The Future

He is so anxious about the future that he does not enjoy the present; the result being that he does not live in the present or the future; he lives as if he is never going to die, and then dies having never really lived. - Dalai Lama

Life is quit elusive, don't you think? You're a child and don't realize what lies ahead. You grow up and learn how to deal with the present. You're forced to become an adult and deal with the future. That's where it all goes wrong. You learn to focus on the future and it replaces the present. Unfortunately life will stay that way, no matter what you think.

Let me tell you something. I'm 41 years old, an adult in anyone's eyes. I'm supposed to be living the dream I envisioned all those years ago. Well, I'm not. I'm still focused on the future. What will I do when my children leave the house? How long will I be able to be Head Auror? What about death?

You hear it all the time. 'Seize the day.' they say. 'Live in the moment.' they say. 'Enjoy what you have.' they say. It's crap, utter crap. Nobody lives like that and it's terrible. It destroys you. Well, it destroyed me. Everything I do is planned. They're all obligations. I haven't done anything for fun since I gave up quidditch, right before I killed Voldemort. Like I said, that's where it all went wrong. They forced me to become an adult and I had to fight for my future. I never stopped.

I'm always planning. "After I finish this Auror-report, I'll pick up the kids and after dinner I'll read a book. When I finish that book, I'll fix the sink and after that it will be time for bed." It never stops. There's no ending, let alone a happy one. It keeps me from enjoying the present and I can't help it. My mind is trained to think about what comes.

The first thing people asked after I killed Voldemort was what I was planning to do. Are you going to marry Ginny? Do you want kids? Are you becoming an Auror? Yes. Yes. Yes.

So I started my training. The first thing I learned? Make sure you're always one step ahead. Think about the consequences of your actions. Then I did marry Ginny. She became a professional quidditchplayer and travelled a lot. So what did I have to do? Make a schedule and plan dates with my wife, so I could see her at least once a week. Of course I had children and I love them to bits, but we better not talk about all the organisation a child requires, let alone three of them.

So that is it. I'm living my life, living the dream, exactly like everyone expected me to and I'm not happy. I would say I'm content, but I'm not that either. You can only be content if you stop wanting things and I still want things, all the time. I want my wife to be home, I want my children to stay little, I want to be an Auror on the field again. I had all those things. You know what happened? The future I was thinking so much about caught up on me and I didn't have time to enjoy it. I'm certain that is exactly what is happening now. In three or four years I will be missing what I currently have, but I still can't force myself to be happy now.

So that's why I'm sitting here, with you, in a bar, drinking my sorrows away. Pathetic, huh?

"Yes."

A sigh and the clinking of ice cubes in a glass are the only sounds that follow. Harry doesn't know what to say.

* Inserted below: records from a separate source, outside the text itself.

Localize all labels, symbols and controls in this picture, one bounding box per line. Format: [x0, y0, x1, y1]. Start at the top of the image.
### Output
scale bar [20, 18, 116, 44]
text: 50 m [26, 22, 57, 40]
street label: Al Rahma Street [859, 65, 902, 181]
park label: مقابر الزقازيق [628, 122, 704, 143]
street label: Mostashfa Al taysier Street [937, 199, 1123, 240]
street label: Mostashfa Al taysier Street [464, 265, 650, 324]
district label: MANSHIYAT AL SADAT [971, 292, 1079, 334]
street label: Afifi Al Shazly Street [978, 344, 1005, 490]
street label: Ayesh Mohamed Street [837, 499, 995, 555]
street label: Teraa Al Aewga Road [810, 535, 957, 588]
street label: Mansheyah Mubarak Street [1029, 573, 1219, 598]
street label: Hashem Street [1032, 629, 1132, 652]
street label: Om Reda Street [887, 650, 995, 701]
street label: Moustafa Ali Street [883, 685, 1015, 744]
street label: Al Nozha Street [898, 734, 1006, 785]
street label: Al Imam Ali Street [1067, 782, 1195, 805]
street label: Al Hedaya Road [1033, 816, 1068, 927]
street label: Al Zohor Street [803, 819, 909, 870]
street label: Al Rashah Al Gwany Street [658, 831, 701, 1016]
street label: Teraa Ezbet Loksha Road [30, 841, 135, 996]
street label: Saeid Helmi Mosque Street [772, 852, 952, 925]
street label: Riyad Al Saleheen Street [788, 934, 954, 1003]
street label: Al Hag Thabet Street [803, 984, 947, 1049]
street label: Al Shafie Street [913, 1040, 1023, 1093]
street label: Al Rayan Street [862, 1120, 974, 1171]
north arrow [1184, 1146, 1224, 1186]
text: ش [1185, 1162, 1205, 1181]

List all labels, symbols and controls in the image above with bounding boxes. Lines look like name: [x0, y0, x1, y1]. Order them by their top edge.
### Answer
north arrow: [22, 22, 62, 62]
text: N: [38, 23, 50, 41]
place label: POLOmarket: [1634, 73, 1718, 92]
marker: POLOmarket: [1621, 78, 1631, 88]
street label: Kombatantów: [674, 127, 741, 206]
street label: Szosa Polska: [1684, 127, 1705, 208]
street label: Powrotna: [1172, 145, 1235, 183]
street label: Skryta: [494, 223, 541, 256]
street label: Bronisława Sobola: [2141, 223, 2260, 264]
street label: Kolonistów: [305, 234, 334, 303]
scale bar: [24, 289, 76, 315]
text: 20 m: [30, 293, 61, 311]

He didn't expect to see Malfoy in his favourite bar and although they have long since given up on keeping their animosity alive, they're not exactly friends either. He shouldn't have spilled his guts like that. He probably scared Malfoy away with all his depressing nonsense. It probably didn't even make sense and maybe it's not all true. Is his life really that bad? He isn't happy, that was the truth, but he doesn't think getting Ginny back or little children would make it better. Would it? The sound of Malfoy scraping his throat pulls Harry out of his musings.

"I understand, though." He murmurs and just like that Harry relaxes. Malfoy understands.